-------- Information supplied --------

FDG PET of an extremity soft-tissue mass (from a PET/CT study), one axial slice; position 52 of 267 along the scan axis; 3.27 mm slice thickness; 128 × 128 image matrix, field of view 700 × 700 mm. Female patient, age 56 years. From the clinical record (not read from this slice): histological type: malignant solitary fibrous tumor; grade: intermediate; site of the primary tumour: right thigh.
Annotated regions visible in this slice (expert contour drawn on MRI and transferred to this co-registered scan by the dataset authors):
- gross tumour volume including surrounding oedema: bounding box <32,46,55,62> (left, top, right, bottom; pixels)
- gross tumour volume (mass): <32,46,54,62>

--------

What you have to do - Copy out the entire listing again, word for word.

Solution for this problem -
FDG PET of an extremity soft-tissue mass (from a PET/CT study), one axial slice; position 52 of 267 along the scan axis; 3.27 mm slice thickness; 128 × 128 image matrix, field of view 700 × 700 mm. Female patient, age 56 years. From the clinical record (not read from this slice): histological type: malignant solitary fibrous tumor; grade: intermediate; site of the primary tumour: right thigh.
Annotated regions visible in this slice (expert contour drawn on MRI and transferred to this co-registered scan by the dataset authors):
- gross tumour volume including surrounding oedema: bounding box <32,46,55,62> (left, top, right, bottom; pixels)
- gross tumour volume (mass): <32,46,54,62>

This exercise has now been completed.